[Elizabeth Alexander, Speech Pathologist]
Welcome to speech language pathology.
Today we will talk about speech and language therapy with babies and toddlers.
First, let's talk about the difference between the word "speech" and the word "language."
Speech is the physical production of individual sounds such as "P," "B," "F," and "S."
We combine speech sounds to form words and sentences.
In contrast, language is the meaning or message that is conveyed through talking.
Many babies and toddlers are seen for speech-language therapy at Cincinnati Children's.
This is important if the child is not producing sounds as expected for his or her age.
It is also important if the child does not seem to understand words or short sentences,
or is not talking as much as expected for his or her age.
The goal of this therapy is to help infants and toddlers to develop important early communication skills.
These skills help build the foundation for a child's future speech and language development.
[Mom] Do you need some help?
Good for you!
Parents are always active participants in their child's therapy.
This is because parents know their child best. It is also important for parents to participate in
speech-language therapy sessions so that they learn how to help their child at home.
[Speech Pathologist] What's he doing? [Child] Crying.
[Speech Pathologist] No! He's slee-ping. [Child] Sleeping! [Speech Pathologist] Good talking!
[Narrator] From birth to age three is considered a critical period for speech language development.
This is because babies' and toddlers' brains are growing and changing rapidly during this time.
Research shows that early speech language therapy is linked to stronger
speech and language skills in preschool, elementary school, high school, and beyond.

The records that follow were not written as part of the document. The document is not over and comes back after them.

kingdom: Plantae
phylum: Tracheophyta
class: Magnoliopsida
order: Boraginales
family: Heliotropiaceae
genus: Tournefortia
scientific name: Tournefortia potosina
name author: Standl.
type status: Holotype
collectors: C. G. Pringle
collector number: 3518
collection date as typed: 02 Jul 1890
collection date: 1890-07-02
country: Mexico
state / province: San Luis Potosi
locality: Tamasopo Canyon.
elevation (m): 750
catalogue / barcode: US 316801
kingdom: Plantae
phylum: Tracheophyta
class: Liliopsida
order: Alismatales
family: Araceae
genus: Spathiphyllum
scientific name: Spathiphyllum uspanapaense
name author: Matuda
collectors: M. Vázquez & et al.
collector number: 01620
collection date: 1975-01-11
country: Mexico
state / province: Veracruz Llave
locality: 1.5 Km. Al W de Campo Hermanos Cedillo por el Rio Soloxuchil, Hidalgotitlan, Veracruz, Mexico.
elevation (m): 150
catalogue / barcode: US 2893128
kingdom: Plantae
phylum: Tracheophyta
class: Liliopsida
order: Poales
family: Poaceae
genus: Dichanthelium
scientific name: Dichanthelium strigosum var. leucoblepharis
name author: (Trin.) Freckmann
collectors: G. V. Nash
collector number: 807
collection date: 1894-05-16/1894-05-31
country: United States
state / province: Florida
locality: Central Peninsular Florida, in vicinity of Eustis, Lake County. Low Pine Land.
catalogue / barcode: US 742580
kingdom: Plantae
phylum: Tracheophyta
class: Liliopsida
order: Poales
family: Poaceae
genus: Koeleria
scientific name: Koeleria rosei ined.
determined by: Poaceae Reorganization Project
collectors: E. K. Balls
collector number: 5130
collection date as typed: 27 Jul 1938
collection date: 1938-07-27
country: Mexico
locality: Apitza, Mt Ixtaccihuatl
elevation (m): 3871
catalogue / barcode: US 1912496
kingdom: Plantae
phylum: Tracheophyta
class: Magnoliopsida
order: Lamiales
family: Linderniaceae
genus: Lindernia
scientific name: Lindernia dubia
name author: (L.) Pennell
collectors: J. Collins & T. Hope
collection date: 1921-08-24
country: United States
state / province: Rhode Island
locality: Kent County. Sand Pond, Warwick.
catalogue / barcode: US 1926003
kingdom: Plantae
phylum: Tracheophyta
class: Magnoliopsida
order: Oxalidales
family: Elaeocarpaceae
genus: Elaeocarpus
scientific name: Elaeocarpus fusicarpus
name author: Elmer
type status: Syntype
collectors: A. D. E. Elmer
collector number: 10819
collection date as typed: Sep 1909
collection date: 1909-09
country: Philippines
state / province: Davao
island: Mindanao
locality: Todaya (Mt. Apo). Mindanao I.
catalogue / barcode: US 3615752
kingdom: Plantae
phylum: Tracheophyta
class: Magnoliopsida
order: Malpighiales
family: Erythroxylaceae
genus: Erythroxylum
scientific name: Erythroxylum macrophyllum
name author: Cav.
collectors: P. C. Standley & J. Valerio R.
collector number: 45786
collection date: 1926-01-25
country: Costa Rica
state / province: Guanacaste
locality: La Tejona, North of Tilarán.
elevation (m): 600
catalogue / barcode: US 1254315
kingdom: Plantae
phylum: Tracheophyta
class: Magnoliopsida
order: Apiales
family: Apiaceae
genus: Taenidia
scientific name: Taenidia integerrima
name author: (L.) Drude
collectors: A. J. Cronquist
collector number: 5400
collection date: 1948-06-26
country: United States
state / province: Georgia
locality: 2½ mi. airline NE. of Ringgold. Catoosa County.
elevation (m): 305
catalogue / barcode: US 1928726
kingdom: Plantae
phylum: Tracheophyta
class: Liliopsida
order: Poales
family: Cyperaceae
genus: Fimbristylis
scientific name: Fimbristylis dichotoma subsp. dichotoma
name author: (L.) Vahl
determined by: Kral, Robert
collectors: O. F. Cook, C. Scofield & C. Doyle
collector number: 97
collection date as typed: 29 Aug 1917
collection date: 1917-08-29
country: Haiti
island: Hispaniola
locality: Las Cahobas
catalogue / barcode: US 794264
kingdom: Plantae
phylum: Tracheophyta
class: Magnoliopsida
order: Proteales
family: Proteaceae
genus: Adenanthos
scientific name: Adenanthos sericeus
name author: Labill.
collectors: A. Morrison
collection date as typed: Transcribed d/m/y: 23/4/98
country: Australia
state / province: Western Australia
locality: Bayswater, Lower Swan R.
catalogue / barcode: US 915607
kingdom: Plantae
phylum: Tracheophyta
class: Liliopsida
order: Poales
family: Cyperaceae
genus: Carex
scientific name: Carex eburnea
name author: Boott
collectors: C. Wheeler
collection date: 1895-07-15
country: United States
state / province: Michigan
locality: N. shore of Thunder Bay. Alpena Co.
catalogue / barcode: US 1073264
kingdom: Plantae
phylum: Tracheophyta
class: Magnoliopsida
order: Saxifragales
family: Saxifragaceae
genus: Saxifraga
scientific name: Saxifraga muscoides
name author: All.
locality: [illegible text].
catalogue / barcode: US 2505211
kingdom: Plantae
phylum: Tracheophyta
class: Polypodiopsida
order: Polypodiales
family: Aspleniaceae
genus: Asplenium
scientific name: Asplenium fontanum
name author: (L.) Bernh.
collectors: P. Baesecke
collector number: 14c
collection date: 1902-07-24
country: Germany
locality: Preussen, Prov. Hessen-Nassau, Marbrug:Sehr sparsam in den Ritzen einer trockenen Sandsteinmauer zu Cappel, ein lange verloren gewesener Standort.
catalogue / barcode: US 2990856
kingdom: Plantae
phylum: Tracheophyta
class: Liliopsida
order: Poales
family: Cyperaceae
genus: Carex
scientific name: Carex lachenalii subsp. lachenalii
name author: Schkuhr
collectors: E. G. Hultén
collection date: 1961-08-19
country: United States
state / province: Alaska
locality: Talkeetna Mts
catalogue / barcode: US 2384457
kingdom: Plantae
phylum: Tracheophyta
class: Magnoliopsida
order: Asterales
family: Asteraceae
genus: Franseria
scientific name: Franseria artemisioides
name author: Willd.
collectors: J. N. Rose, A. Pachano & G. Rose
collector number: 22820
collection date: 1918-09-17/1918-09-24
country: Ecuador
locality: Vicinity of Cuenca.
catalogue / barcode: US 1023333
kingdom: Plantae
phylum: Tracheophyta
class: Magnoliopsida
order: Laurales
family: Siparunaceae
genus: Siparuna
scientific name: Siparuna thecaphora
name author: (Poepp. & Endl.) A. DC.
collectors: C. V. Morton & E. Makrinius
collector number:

It is also linked to later reading abilities.
Early speech language therapy is important because it helps children learn important skills
during the critical period of language development and helps children to create new brain connections
during a time when their brains are specifically wired to learn speech and language skills.
[Ann Kumer, Senior Director] If the child is having difficulty learning these skills,
if we intervene during that critical period of time, we're gonna make much more progress in a shorter period of time
and we're gonna have more success.
[Lowita Powell, parent] He can communicate. He can actually sit down and have a conversation.
And we're truly understanding I want to say 99.9% of what he's saying.
[Narrator] Speech language therapy for babies and toddlers is designed to be fun.
Children develop many important communication skills through play at this age.
Activities are set up to follow the child's lead-in interests.